Но турки не показывались. Нахимов уже 3 ноября знал, что из Севастополя вышел, тоже для поисков турецкого флота, Корнилов с шестью кораблями, 5-го числа Корнилов отделил от своей эскадры Новосильского, который вечером того же 5 ноября встретился с эскадрой Нахимова. Именно Новосильский и отделил от своей эскадры Нахимову «Ростислава» и «Святослава» взамен кораблей, потрепанных бурей и отправленных Нахимовым в Севастополь для починки. 8 ноября разразилась жестокая буря, и Нахимов отправил опять четыре корабля в Севастополь чиниться. Положение было довольно критическое, потому что судов у него оставалось мало, а по морю бродили не очень далеко турецкие эскадры. Очень сильный ветер продолжался и после бури 6-го числа. Нахимов подошел к Синопу 11 ноября и немедленно отрядил из своей эскадры бриг «Эней» с известием, что на Синопском рейде стоит большая турецкая эскадра (семь фрегатов, два парохода, два корвета, один шлюп). Положение Нахимова было в этот момент более чем затруднительным. Но он решил со своими малыми силами все-таки блокировать гавань и ждать скорейшей присылки подкреплений из Севастополя. Он просил у Меншикова немедленной присылки отправленных для починки кораблей «Храброго» и «Святослава», фрегата «Коварна» и парохода «Бессарабия», а также выражал недоумение, почему не присылают ему фрегат «Кулевчи», который больше месяца стоит в Севастополе. Нахимов, которого упрекали, что он слишком привык к парусному флоту и будто бы недооценил значение флота парового, вот что писал того же 11 (23) ноября Меншикову:
«В настоящее время в крейсерстве пароходы необходимы, и без них — как без рук: если есть в Севастополе свободные, то я имею честь покорнейше просить ваше превосходительство прислать ко мне в отряд по крайней мере два».
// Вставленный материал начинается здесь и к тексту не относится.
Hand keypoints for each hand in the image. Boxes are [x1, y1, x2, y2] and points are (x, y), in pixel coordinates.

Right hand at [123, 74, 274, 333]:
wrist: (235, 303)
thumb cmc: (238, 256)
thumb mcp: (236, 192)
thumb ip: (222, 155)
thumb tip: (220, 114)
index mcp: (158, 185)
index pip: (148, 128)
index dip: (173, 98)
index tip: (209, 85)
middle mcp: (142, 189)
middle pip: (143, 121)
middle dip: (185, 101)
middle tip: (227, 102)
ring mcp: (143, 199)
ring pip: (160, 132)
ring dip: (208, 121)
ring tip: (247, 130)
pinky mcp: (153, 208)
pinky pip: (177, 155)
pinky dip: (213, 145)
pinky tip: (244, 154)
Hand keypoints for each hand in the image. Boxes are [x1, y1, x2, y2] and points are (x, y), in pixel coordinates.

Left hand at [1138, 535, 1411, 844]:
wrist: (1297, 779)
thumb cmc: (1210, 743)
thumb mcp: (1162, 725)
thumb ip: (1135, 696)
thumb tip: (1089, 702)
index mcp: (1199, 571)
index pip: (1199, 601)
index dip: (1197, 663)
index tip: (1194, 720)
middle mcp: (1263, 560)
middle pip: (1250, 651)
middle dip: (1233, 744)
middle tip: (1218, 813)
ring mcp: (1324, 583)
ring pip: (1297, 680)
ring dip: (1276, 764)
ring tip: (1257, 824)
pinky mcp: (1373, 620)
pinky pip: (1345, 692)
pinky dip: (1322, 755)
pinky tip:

Нахимов получил наконец подмогу, и 17 (29) ноября у него было шесть больших кораблей («Мария», «Париж», «Три святителя», «Константин», «Ростислав» и «Чесма») и два фрегата («Кагул» и «Кулевчи»). Эскадра Нахимова в этот момент могла дать с одного борта залп весом в 378 пудов 13 фунтов. Орудий у Нахимова было 716; значит, при стрельбе с одного борта — 358. У турок было семь фрегатов, три корвета, два парохода, два транспорта и один шлюп — в общем, 472 орудия, то есть с одного борта 236 орудий.
Нахимов, как только подошли подкрепления, решил немедленно войти в Синопскую гавань и напасть на турецкий флот.
Генерал Зайончковский в полном согласии с морскими специалистами так оценивает распоряжения адмирала перед Синопом: «В действиях Нахимова обнаружилось то редкое соединение твердой решимости с благоразумной осторожностью, то равновесие ума и характера, которое составляет исключительную принадлежность великих военачальников». Нахимов, долго крейсируя перед Синопом, каждый день мог погибнуть, потому что неоднократно оказывалось так, что у него судов было гораздо меньше, чем у турок. И тут больше всего сказались его железная выдержка и уверенность в себе и в команде.